Write a NIR ALU opcode tester
We've had a number of cases fly by lately where people have asked how NIR's constant-folding compares to hardware. Unfortunately, this has historically been a bit annoying to determine. It usually involves very careful reading of both the NIR constant-folding code and hardware docs and hoping that the docs and your understanding of both the docs and the C standard are correct. It doesn't have to be that hard...
The idea here is to write a little app which is able to execute shaders through GL or Vulkan to try a bunch of cases and test hardware behavior against NIR's constant folding code. We would implement and use a Mesa compiler back-door to ensure that, at least at the front-end, we're getting exactly the NIR opcode we think we are. We would then fire off a compute shader which tries a combinatorial explosion of inputs and compare the results with the constant folding code. For 8-bit ops (and maybe 16-bit), this could be exhaustive. For 32-bit ops, we would have to come up with a smattering of semi-random data that fuzzes it well enough and hits all the usual edge cases: positive and negative powers of two, positive and negative powers of two minus one, zero, maybe some interesting mask-type values, and anything else we thing might hit edge cases.
Compiler back-door
For SPIR-V (and maybe GLSL; that's harder) we could add support for intrinsic functions of the form __mesa_nir_alu_op_foo
. In our handling of OpCall, we'll match against the NIR opcode table (we have string names for all of them) and, instead of emitting a shader call instruction, emit the exact NIR opcode. We can use the nir_op_info
for the op to check things like input bit sizes, number of components, etc. to make sure it's following the rules. That'll help avoid NIR validation errors.
For GLSL, we could do something similar. However, that compiler requires a bit more plumbing in the way it handles intrinsic functions so I don't know that dynamically handling them on-the-fly will work especially well. It might be worth doing, though, if we care about testing GLES drivers. It's possible we could go through GL_ARB_spirv but if a driver doesn't support really recent desktop GL versions, it probably doesn't support SPIR-V.

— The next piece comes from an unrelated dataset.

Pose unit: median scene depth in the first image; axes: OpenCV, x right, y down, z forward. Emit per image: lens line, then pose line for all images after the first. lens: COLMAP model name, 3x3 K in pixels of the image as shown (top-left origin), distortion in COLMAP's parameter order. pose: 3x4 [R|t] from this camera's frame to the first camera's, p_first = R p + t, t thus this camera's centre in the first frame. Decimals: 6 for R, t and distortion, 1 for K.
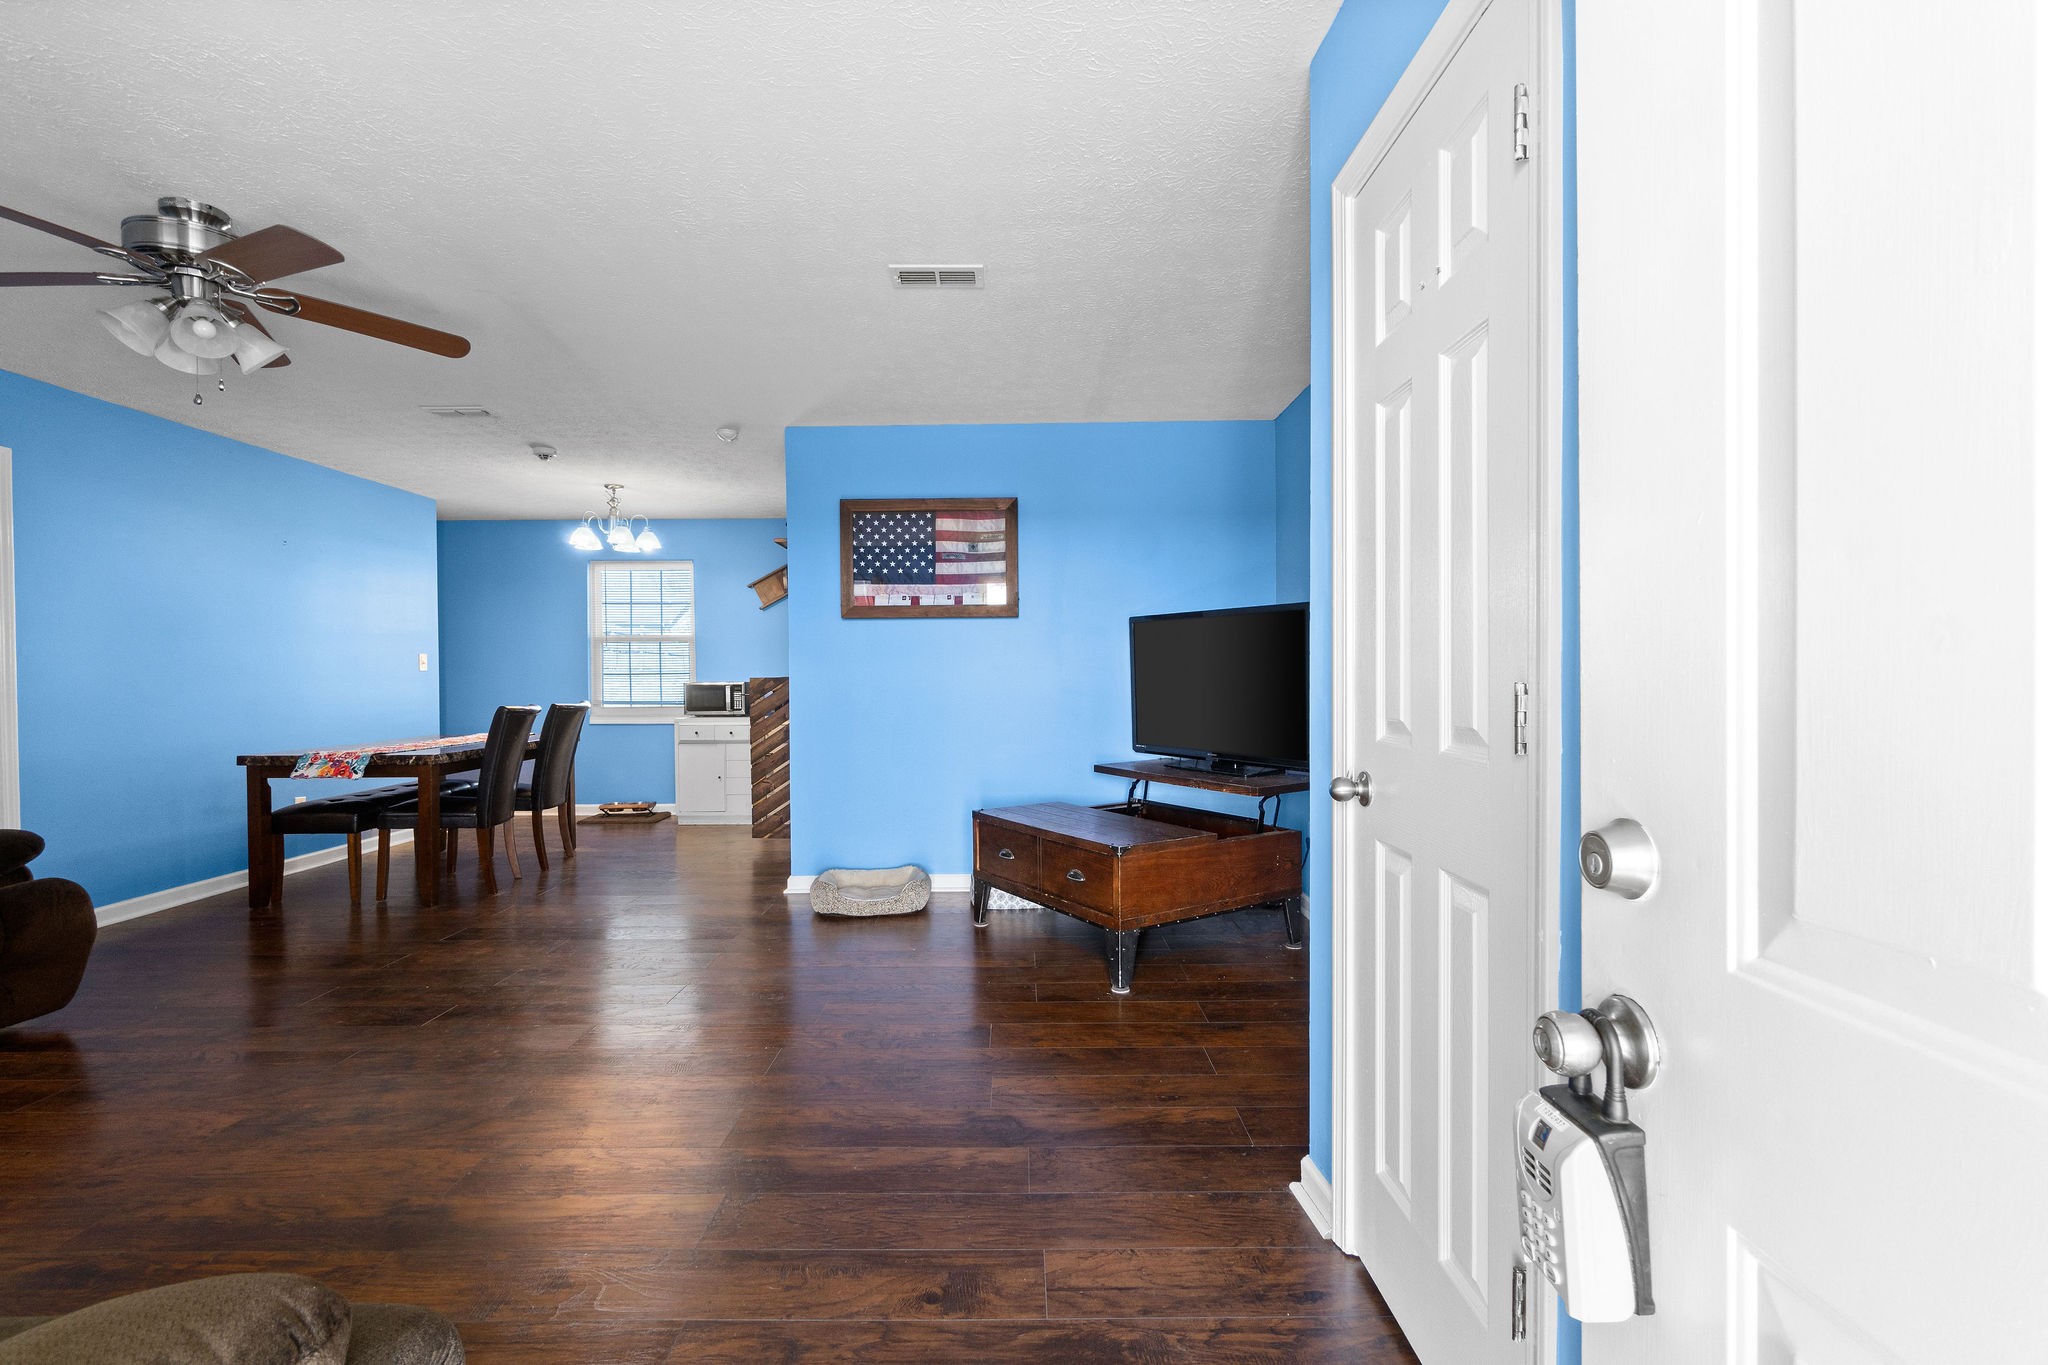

Depending on how sketchy the back-door is, we may want to hide it behind an environment variable.
Test app
The test app would be a fairly normal Vulkan or GLES app except that it would also link against enough of NIR to get the constant-folding code. It would code-gen the SPIR-V or GLSL shader using a fairly straightforward template. Generating SPIR-V by hand can be a bit of a pain but maybe it could use the SPIR-V builder from Zink? Or the shaders are simple enough it could probably be done by hand. Or, for that matter, it could link against SPIR-V tools to get the assembler and use that. In any case, the shader would be generated for a particular opcode and bit size (if applicable). It would probably be a compute shader that takes some SSBOs for inputs and outputs.
The app would then set up the various API objects (mostly pipelines and SSBOs) and manage marshaling the data through to the shader. For large combinatorial explosions, it would probably need to be able to batch up its runs so we don't allocate giant SSBOs. Once each batch has completed on the GPU, it would evaluate the same data with the NIR constant folding code and compare the results. For any results that differ, it would dump them out in some nice, readable format.
Uses
I think this could be useful for quite a few things:
- Comparing hardware to constant-folding: Whenever we have one of these constant-folding discussions, it would be way simpler if the person proposing the standard folding could post a branch and everyone could run the app. Saves a lot of costly and unreliable brain work.
- Figuring out exact behavior of hardware: Reverse-engineering and wondering what the exact behavior of that opcode is? It's now really easy to try a giant pile of combinations and find all those nasty corners.
- Finding undefined behavior in constant-folding: If the app were built with clang's asan, it'll catch a lot of C undefined behavior and throw warnings. Build it that way and then run all the opcodes on a reasonably fast and complete GL/Vulkan implementation like Intel or AMD.
-
Finding constant-folding crashes: Are we 100% sure NIR's constant folding never throws a floating-point exception? I'm not.
😁 This would let us relatively easily fuzz for those types of issues and find out what the GPU hardware does with those bogus values at the same time.
Ok, there's the sales pitch. Seems like a decent intern project to me.